7. Getting us writing more
Of course creativity isn’t purely limited to visuals and I love that social media makes us write more, whether it’s a chatty caption with an Instagram post, a witty tweet or a passionate Facebook status. Discussions aren’t limited to chats in the pub but had from our bedsides and our sofas, sat on buses or in the bath. With texting and whatsapping as well, whether we have a job that requires us to write or not, we’re constantly using the written word and I think that can only be a good thing.
8. A way of spreading awareness and furthering social causes
We all saw with the Ice Bucket Challenge the incredible potential that social media can have to spread a message around the world like wildfire and raise both awareness and money for an important cause. Thanks to social media, charities are able to talk about and promote what they do without even spending any money, and can talk to an audience regularly, in a really accessible and easy, natural way. It’s also amazing for individuals who are fundraising and asking for sponsorship for example, to spread the message of what they’re doing and why they’re doing it.
9. Business growth
A lot of current businesses owe their success almost entirely to social media, and the platform it’s given them. As photographer and writer Sara Tasker (of Me and Orla) recounts, “In January 2013, on maternity leave from the NHS…I started a photo-a-day project on Instagram…Since then it has evolved to become the foundation for all my online work and a springboard for some of my biggest & wildest dreams.” Indeed, social media can be an amazing tool for building loyal customer bases, and in particular can be invaluable for small and independent businesses with little marketing budget. I know for me it’s been an amazing way to sell some of my artwork and learn more about creative business!
10. Community that can reduce loneliness
I know this last reason might sound a bit surprising, as social media is often criticised for increasing loneliness and feelings of isolation.
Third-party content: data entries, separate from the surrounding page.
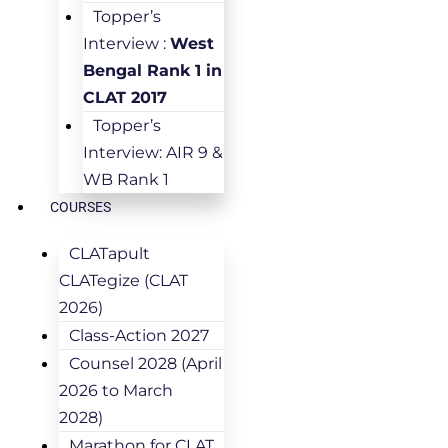
Topper’s
Interview :
West
Bengal Rank 1 in
CLAT 2017
Topper’s
Interview: AIR 9 &
WB Rank 1
COURSES
CLATapult
CLATegize (CLAT
2026)
Class-Action 2027
Counsel 2028 (April
2026 to March
2028)
Marathon for CLAT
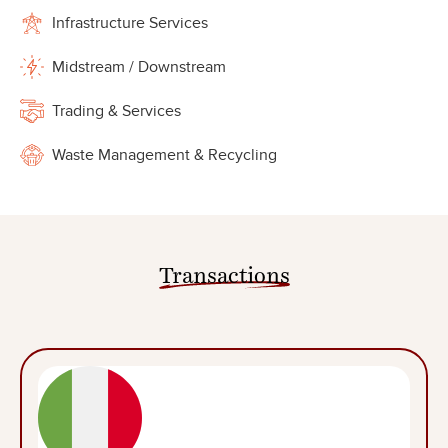
Infrastructure Services
Midstream / Downstream
Trading & Services
Waste Management & Recycling
Transactions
But whilst I agree that online interaction isn’t any substitute for real-life interaction, I think it’s far better than no interaction at all. One thing that comes to mind in particular is Sarah Millican’s #joinin initiative on Twitter, where every Christmas Day she encourages people to use this hashtag and have conversation with each other so as not to feel so lonely. I think this is where social media and the Internet can really come into their own, connecting people from all around the world wherever they are at in life.
So there you have it, my defence of social media and ten reasons I think you should keep your accounts! Do you think the positives outweigh the negatives or are you considering coming off it? I’d love to know your thoughts on this one.